Los Angeles Daily Journal
LOS ANGELES, CA — A Blue Cross class-action settlement over its practice of retroactively canceling individual policies is being panned by plaintiffs’ attorneys and consumer advocates who note the agreement offers no chance that plaintiffs’ insurance policies will be reinstated.
“The plaintiffs are — to use a technical term — screwed,” said attorney Sharon Arkin, because most insurers will not offer policies to individuals who have been denied coverage.
Her Pasadena firm, Arkin & Glovsky, is involved in two class actions against Blue Cross over retroactive cancellations.
Blue Cross had a policy of canceling individual policies retroactively after a review of the individual’s health history questionnaire revealed inconsistencies or misrepresentations. The review usually was triggered by the processing of large medical bills, and the cancellations, called rescissions, meant the insurer would not pay for medical services it had approved. The practice has led to a flurry of lawsuits — individual and class actions — against Blue Cross and a $1 million fine from the Department of Managed Health Care.
The May 10 settlement is the first class action to settle. Horton v. WellPoint BC, 34182.
William Shernoff, a Claremont-based insurance bad-faith attorney, negotiated the settlement with Blue Cross, which was represented by Kurt Peterson of Reed Smith and Gary Urwin of Hogan & Hartson.
Under the settlement, class members have three options. They can ask Blue Cross to review their rescission based on the new willful-misrepresentation standard. If Blue Cross determines the rescission was not appropriate, it will “process and adjudicate eligible medical claims” and reimburse the plaintiff for medical claims paid before the rescission.
If Blue Cross maintains its decision to rescind, the plaintiff can ask retired Judge Edward Panelli, who oversaw the settlement, to review the decision.
The second option is to accept $1,000 from Blue Cross and drop all claims against the company.
A third alternative is to opt out of the settlement and retain the option to pursue an individual suit against Blue Cross.
Under no circumstances will Blue Cross reinstate policies.
Arkin said she considers reinstatement important enough that she would not settle her lawsuits without it.
“I would be willing to go to trial over it,” she said.

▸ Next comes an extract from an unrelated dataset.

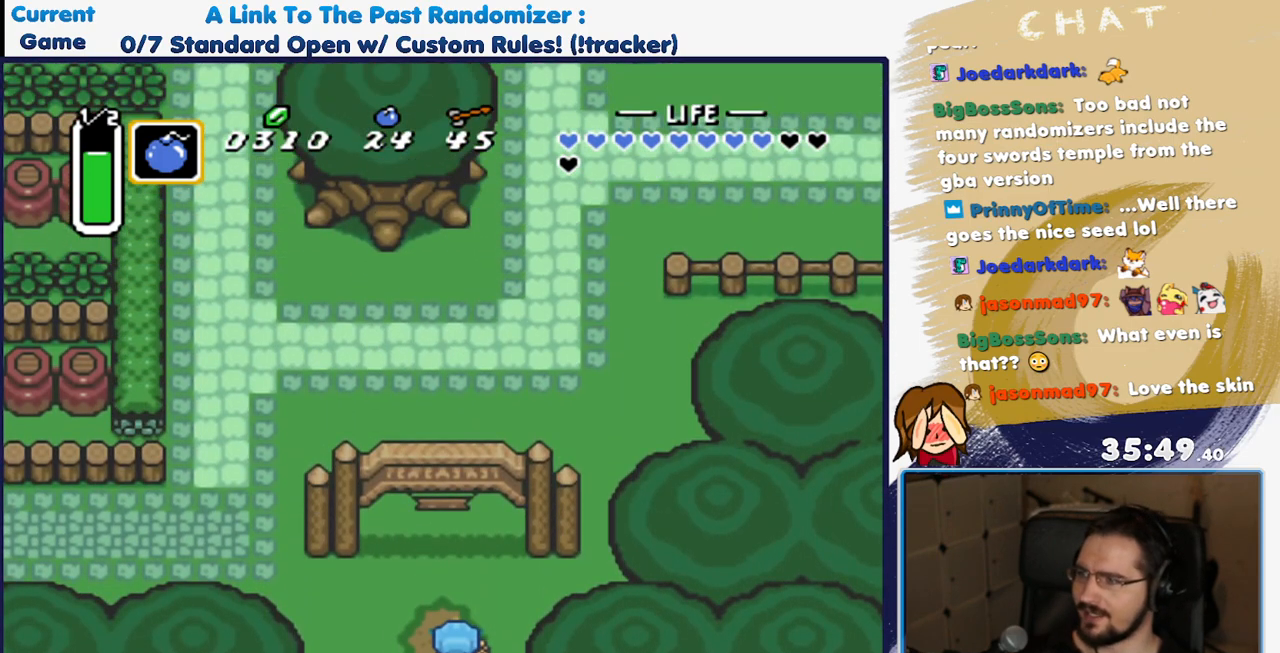
{"dt_ms": 500, "buttons": ["DPAD_UP", "DPAD_LEFT"], "events": []}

At least three other class actions are pending against Blue Cross in different courtrooms.
The settlement has yet to be approved by a judge. A hearing for preliminary approval is set for June 4.
The agreement also mandates Blue Cross pay Shernoff and co-counsel Randy Curry attorney fees up to $1.45 million and remit $25,000 each to the two named plaintiffs.
Shernoff, of Shernoff Bidart Darras, acknowledged that Blue Cross had refused to negotiate over reinstatement. But he did call the settlement “a major breakthrough,” because Blue Cross agreed to adopt a new standard — based on willful misrepresentation of an individual’s health history — to determine whether a cancellation is appropriate, as well as redrafting a less-confusing health history questionnaire.
“It’s not easy to get a big corporation to change their whole business practice,” Shernoff said. “I think it will minimize any new rescissions because it is really hard to show intentional misrepresentation.”
Amy Dobberteen, senior counsel at the Department of Managed Health Care, said, “The settlement goes a long way in helping the consumer, since it contains the intentional misrepresentation standard we have always maintained the law required.”
The department also helped rewrite Blue Cross‘ simpler health history questionnaire and will provide independent review of future rescissions in the event consumers appeal future Blue Cross decisions.
Jerry Flanagan of the Foundation for Taxpayer and Consumer Rights said, “Blue Cross is now agreeing to live by the letter of the law.
“But the fact that they will not reinstate rescinded policies is absolutely reprehensible. Those people are now uninsurable unless the DMHC, as the regulator, requires Blue Cross to reinstate.”
Even the new standard may not be adopted permanently.
In response to the settlement, Blue Cross stated, “[We] expressly reserved our right to contest a requirement for intentional misrepresentation, while recognizing the DMHC will only allow filings with that language at this time. Rescissions are rare and difficult for all involved but are a necessary part of the underwriting process to safeguard against fraud and misrepresentation.”
“I don’t think this purported settlement is very good,” said Glenn Solomon of Hooper, Lundy & Bookman.
Solomon represents a class of physicians and hospitals who are suing Blue Cross over bills that went unpaid because of retroactive cancellations. He also filed a motion to intervene in Shernoff’s suit in December.
“The statute already says it requires willful misrepresentation,” he said. “For Blue Cross, it will buy them peace for almost nothing.”
Solomon further accused Blue Cross of “judge shopping” and said the insurer is “attempting to divide and conquer.”
Shernoff responded that he believed Solomon is not “understanding the process.”
“I think they’re worried that, if this settles, they don’t have anything to intervene in,” he said. “We wish them well on their suit.”